Bunch learned that Williams hoped to expand his knowledge to more students and work toward fixing the technician shortage that the industry faces today.

“He shares this dream with me: ‘I want to start a charter school that is focused on automotive; instead of student reading Romeo and Juliet, they’re reading technician service bulletins,’” Bunch says.

A few weeks later, Williams presented this dream in front of key people in the industry that Bunch worked alongside, one of whom was Chris Chesney of Advance Auto Parts, who previously made a goal in his career plan to start a charter school.

“I looked at my boss and says, ‘This kid’s been in my head,’” Chesney says. “I pulled out my strategic plan and says, ‘Follow these bullet points.’”

Later, Chesney, Bunch, and Williams got together to make the plan a reality; after Chesney hired Williams as manager of special projects at Advance to focus solely on the project, the trio kicked planning for the charter school in high gear, and have officially set a date for the industry’s first charter school.

“The work that this group is doing is to not just solve the technician shortage, but to really provide a revolutionary shift in the way we educate people,” Chesney says.

Forming the School’s Partnership

In Williams’ new role at Advance, he’s worked to essentially build the application for the charter school, and has cut the completion time in half, according to Chesney.

“With my assistance and encouragement, he took the bull by the horns and broke every rule in their [education industry’s] ‘don’t do list’ because he would ask why and why not,” Chesney says. “He’s the perfect example of not just following everyone else, and he was able to get the approval for the charter inside of 10 months with glowing results from the school district.”

Following the charter school application, Chesney says the idea has morphed into a P-tech, six-year high school model.

“His goal is the same as mine, and that is not to stand up a school just to stand up a school and produce 100 students per year,” Chesney says. “It’s to revolutionize education, not only in the automotive segment, but in any trade, in any vertical.”

The P-tech, six-year high school model includes a partnership between a public school district, Falcon School District, a community college, Pikes Peak Community College in Colorado Springs, Colo., and the industry.
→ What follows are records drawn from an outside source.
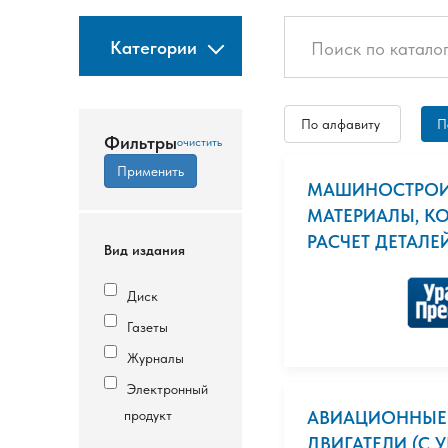
Категории
По алфавиту
П
Фильтры
МАШИНОСТРОИ
МАТЕРИАЛЫ, К
РАСЧЕТ ДЕТАЛЕЙ
Вид издания
Диск
Газеты
Журналы
Электронный
продукт
АВИАЦИОННЫЕ 
ДВИГАТЕЛИ (С 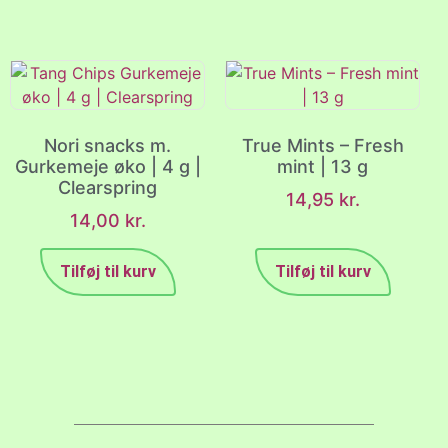
Nori snacks m.
True Mints – Fresh
Gurkemeje øko | 4 g |
mint | 13 g
Clearspring
14,95
kr.
14,00
kr.
Tilføj til kurv
Tilføj til kurv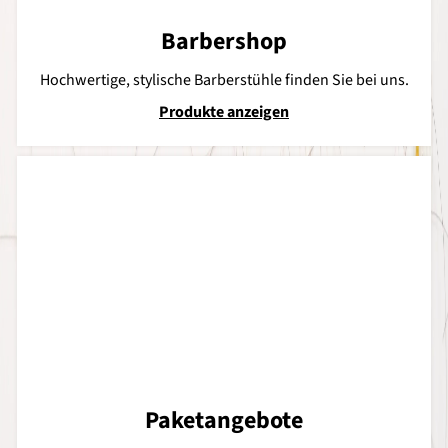
Barbershop
Hochwertige, stylische Barberstühle finden Sie bei uns.
Produkte anzeigen
Paketangebote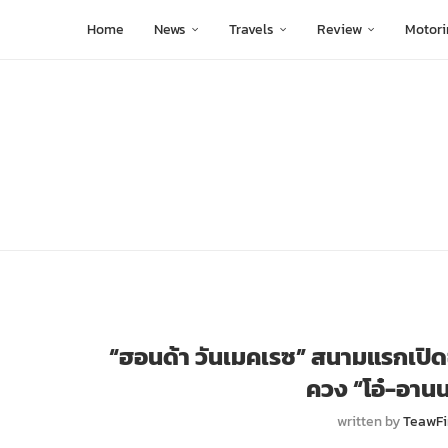
Home
News
Travels
Review
Motori
“ฮอนด้า วันเมคเรซ” สนามแรกเปิดฉ
ควง “โอ๋-อานนท
written by
TeawFi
According to Chesney, the industry’s roles in the project include raising funds to build the building so that the facilities are available for the school.
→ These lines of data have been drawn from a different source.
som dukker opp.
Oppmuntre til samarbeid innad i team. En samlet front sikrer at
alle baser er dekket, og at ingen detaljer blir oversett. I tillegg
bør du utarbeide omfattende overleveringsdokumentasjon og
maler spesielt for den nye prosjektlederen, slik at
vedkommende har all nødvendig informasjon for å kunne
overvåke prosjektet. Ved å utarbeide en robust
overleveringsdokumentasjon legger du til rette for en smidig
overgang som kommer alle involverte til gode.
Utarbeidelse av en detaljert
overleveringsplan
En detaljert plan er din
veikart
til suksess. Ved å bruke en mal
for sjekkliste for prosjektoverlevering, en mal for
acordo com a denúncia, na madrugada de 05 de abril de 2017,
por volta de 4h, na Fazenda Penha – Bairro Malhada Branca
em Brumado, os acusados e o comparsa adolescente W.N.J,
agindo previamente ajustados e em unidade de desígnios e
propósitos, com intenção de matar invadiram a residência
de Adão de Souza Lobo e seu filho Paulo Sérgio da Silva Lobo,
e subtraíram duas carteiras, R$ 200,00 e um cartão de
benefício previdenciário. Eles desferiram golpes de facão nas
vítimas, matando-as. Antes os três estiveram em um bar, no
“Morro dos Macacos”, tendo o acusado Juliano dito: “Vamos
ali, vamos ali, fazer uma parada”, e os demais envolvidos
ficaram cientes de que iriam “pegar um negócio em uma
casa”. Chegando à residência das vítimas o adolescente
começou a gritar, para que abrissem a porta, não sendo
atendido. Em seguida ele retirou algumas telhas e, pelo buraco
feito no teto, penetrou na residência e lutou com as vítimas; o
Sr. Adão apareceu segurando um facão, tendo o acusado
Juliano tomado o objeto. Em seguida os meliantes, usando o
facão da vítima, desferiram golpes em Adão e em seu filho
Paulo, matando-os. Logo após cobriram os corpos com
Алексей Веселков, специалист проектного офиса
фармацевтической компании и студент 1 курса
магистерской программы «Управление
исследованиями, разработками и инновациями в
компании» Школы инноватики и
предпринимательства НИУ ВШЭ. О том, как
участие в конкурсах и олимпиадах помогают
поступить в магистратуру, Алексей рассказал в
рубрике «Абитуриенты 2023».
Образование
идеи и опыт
Together, the school districts and the industry work to develop the curriculum of the school.

“Work is going on with curriculum development because it’s totally different,” Chesney says. “It’s project-based and it’s a whole different concept of learning.”

According to him, the contract with the school district has been finalized and approved.

“The ball is rolling,” Chesney says.

Putting Forth a Group Effort
The charter school isn’t just meant for one location—it’s meant to make a ripple in the industry and eventually create trends all over.

“This could literally be one of the things that revolutionizes the automotive industry and help bring young talent back into the industry” Bunch says. “We’re at a point now where we have our charter, we’re approved by District 49, I’ve got the business plan in my office here, and we do have to open by 2020 or we do lose our charter.”

According to Bunch, Advance has worked to reach out to those in the industry in efforts to collaborate and become involved in the charter school.

“Advance is kind of the organizer or flag waiver [with the charter school],” Chesney says. “It’s our goal and our mission to bring the industry together to support this. It’s not an Advance project, it’s an industry project.”

What’s to Come
According to Chesney, the school will open in the fall of 2020.
“We will open in a temporary facility and we’ll be working on core projects that immerse them [students] in the three pathways: automotive technology, engineering, and business, but they won’t be adding in the shop or the lab, it will all be project based in a classroom environment,” Chesney says. “We can use the temporary facility that first year, that gives us time to build the facility and give it the time we  need to get it perfectly right.”

Chesney says the intent is to open the school in the fall of 2020 and move into the new building fall of 2021.